Tentei não ficar incomodada quando surgiu pela escola a fofoca de que eu gostava de meninas e que era apaixonada justamente por Carolina. Passei semanas ouvindo sem tentar me defender, até que finalmente fizemos as pazes.

Então eu mesma espalhei uma mentira entre as meninas depois de ouvi-las falando o quanto Henrique tinha ficado interessante.

Interessante uma porcaria! Sabia que tinha sido ele a espalhar aquela mentira apenas para não ficar ruim para ele por ter sido rejeitado. Ridículo! Conhecendo-o como o conhecia, por causa da intimidade com sua prima, tudo que falasse seria interpretado como verdade. Então disse a elas que a rejeição tinha se dado porque ele não tinha o costume de escovar os dentes.

Eu meio que tinha uma certa maldade no coração! E era Henrique quem a despertava.

O evitara ao máximo nos anos seguintes. Não revidava seus comentários, me provocando a todo momento, nem inventava mais nenhuma história. Até que ele resolveu fingir que eu não existia. O que foi ótimo, diga-se de passagem!

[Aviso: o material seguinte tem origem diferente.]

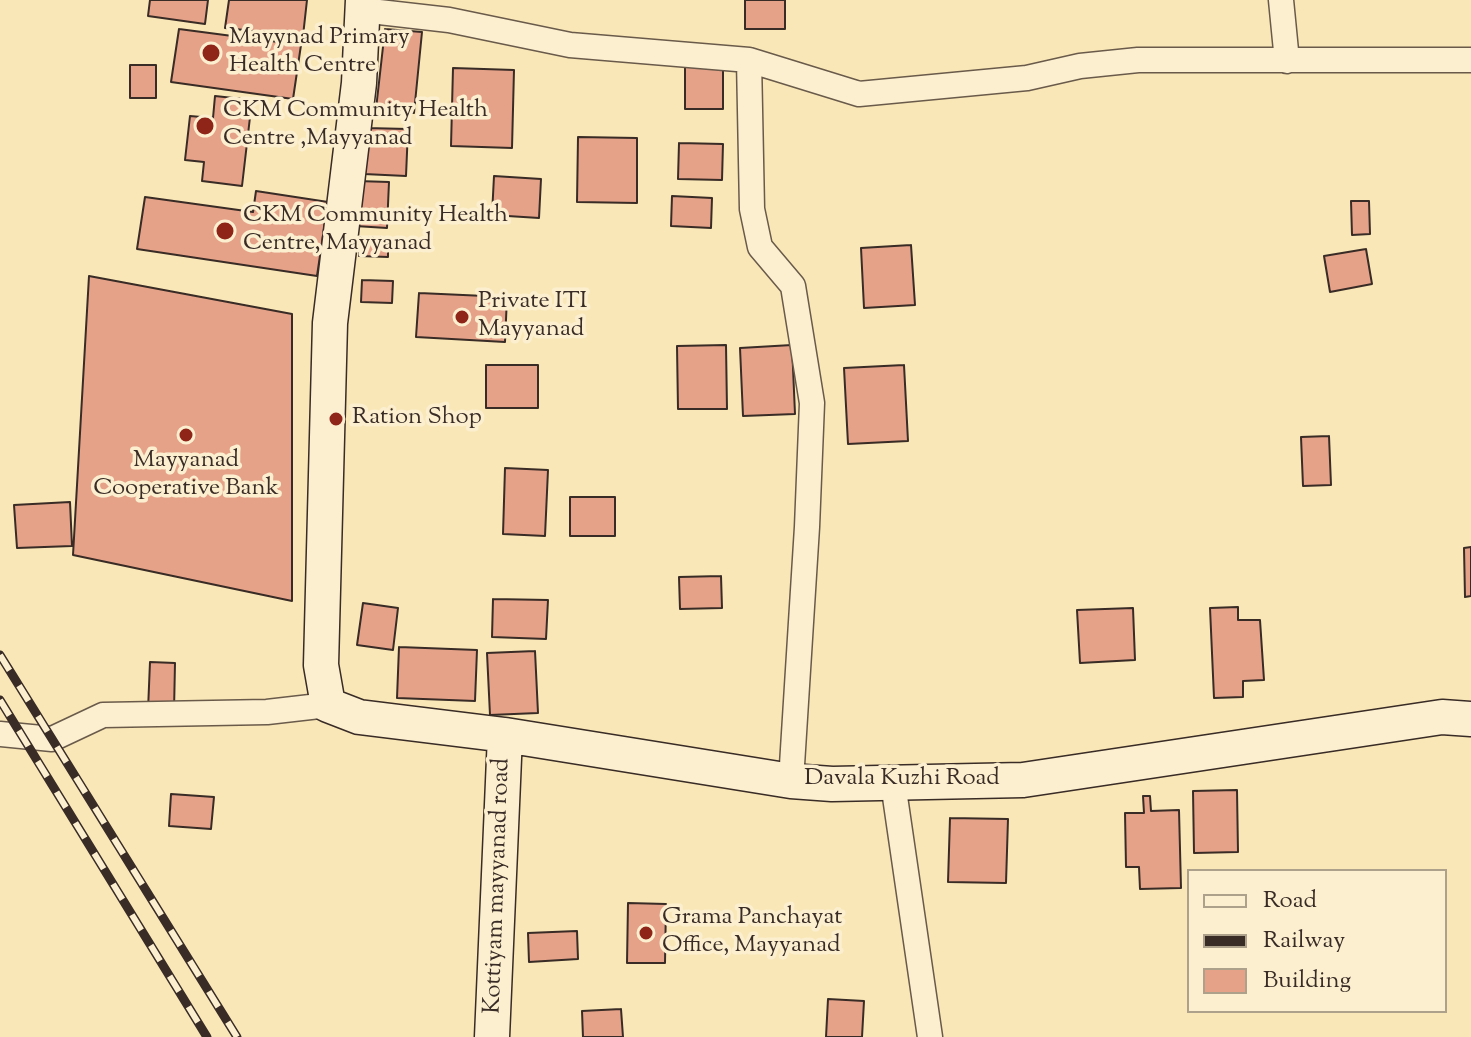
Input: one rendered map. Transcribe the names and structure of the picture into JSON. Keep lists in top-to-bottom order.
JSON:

E foi nesse clima de lembranças ruins que passei todo o resto do domingo, tentando me convencer do porquê Henrique e eu nunca ficaríamos juntos, por que nunca havíamos ficado juntos, e por que não devíamos ter dormido juntos. Porque do jeito que minha imaginação funcionava, não ia querer acabar pensando nele e em toda aquela situação até que sonhasse com ele.